- Exercise description
Could you reproduce the lines below from the one with "Herz zu Hause" through the one with "27. 5. 2026"? Keep both ends and add nothing.

── Provided data

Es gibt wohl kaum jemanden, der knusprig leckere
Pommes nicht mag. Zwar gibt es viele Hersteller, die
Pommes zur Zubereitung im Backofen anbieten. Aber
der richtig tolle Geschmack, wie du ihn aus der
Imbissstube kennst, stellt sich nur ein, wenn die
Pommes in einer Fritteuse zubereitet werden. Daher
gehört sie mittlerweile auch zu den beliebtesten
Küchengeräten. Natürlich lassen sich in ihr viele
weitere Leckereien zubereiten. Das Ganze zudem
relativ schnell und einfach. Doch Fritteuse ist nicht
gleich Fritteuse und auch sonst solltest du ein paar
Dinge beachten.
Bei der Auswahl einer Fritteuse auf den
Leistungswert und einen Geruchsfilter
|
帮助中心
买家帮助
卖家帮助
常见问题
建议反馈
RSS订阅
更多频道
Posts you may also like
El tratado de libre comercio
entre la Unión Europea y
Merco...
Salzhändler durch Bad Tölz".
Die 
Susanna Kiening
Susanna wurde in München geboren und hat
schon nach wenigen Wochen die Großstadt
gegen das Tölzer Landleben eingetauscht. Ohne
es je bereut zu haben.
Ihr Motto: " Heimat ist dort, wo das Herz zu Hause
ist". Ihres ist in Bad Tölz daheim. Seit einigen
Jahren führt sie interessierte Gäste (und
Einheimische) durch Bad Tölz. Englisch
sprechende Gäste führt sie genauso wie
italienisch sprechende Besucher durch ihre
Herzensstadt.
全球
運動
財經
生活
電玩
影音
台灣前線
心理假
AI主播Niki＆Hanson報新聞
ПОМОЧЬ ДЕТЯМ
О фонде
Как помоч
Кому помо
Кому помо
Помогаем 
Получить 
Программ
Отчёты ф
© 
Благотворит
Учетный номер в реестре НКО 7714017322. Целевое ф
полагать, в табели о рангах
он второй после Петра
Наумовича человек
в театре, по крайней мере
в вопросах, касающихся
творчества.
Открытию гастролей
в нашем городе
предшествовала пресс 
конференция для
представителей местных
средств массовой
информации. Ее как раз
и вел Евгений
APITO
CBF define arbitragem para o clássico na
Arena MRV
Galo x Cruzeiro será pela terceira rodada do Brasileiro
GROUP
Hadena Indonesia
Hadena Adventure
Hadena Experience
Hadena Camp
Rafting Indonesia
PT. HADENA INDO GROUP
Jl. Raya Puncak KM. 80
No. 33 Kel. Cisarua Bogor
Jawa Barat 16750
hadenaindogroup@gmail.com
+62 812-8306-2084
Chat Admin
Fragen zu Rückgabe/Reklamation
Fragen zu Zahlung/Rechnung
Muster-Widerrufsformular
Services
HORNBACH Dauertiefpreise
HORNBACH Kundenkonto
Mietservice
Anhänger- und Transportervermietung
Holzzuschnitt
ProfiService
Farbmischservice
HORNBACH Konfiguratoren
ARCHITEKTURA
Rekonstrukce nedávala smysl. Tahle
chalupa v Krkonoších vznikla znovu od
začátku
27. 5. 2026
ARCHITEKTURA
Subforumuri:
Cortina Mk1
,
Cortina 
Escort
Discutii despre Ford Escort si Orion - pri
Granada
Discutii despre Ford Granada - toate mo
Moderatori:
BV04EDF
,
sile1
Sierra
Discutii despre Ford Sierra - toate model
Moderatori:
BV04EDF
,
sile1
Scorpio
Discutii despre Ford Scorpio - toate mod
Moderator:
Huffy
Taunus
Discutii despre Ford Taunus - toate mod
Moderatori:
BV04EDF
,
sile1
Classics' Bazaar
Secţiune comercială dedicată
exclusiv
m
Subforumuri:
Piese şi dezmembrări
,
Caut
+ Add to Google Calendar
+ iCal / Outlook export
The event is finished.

────

- Solved exercise
Ihr Motto: " Heimat ist dort, wo das Herz zu Hause
ist". Ihres ist in Bad Tölz daheim. Seit einigen
Jahren führt sie interessierte Gäste (und
Einheimische) durch Bad Tölz. Englisch
sprechende Gäste führt sie genauso wie
italienisch sprechende Besucher durch ihre
Herzensstadt.
全球
運動
財經
生活
電玩
影音
台灣前線
心理假
AI主播Niki＆Hanson報新聞
ПОМОЧЬ ДЕТЯМ
О фонде
Как помоч
Кому помо
Кому помо
Помогаем 
Получить 
Программ
Отчёты ф
© 
Благотворит
Учетный номер в реестре НКО 7714017322. Целевое ф
полагать, в табели о рангах
он второй после Петра
Наумовича человек
в театре, по крайней мере
в вопросах, касающихся
творчества.
Открытию гастролей
в нашем городе
предшествовала пресс 
конференция для
представителей местных
средств массовой
информации. Ее как раз
и вел Евгений
APITO
CBF define arbitragem para o clássico na
Arena MRV
Galo x Cruzeiro será pela terceira rodada do Brasileiro
GROUP
Hadena Indonesia
Hadena Adventure
Hadena Experience
Hadena Camp
Rafting Indonesia
PT. HADENA INDO GROUP
Jl. Raya Puncak KM. 80
No. 33 Kel. Cisarua Bogor
Jawa Barat 16750
hadenaindogroup@gmail.com
+62 812-8306-2084
Chat Admin
Fragen zu Rückgabe/Reklamation
Fragen zu Zahlung/Rechnung
Muster-Widerrufsformular
Services
HORNBACH Dauertiefpreise
HORNBACH Kundenkonto
Mietservice
Anhänger- und Transportervermietung
Holzzuschnitt
ProfiService
Farbmischservice
HORNBACH Konfiguratoren
ARCHITEKTURA
Rekonstrukce nedávala smysl. Tahle
chalupa v Krkonoších vznikla znovu od
začátku
27. 5. 2026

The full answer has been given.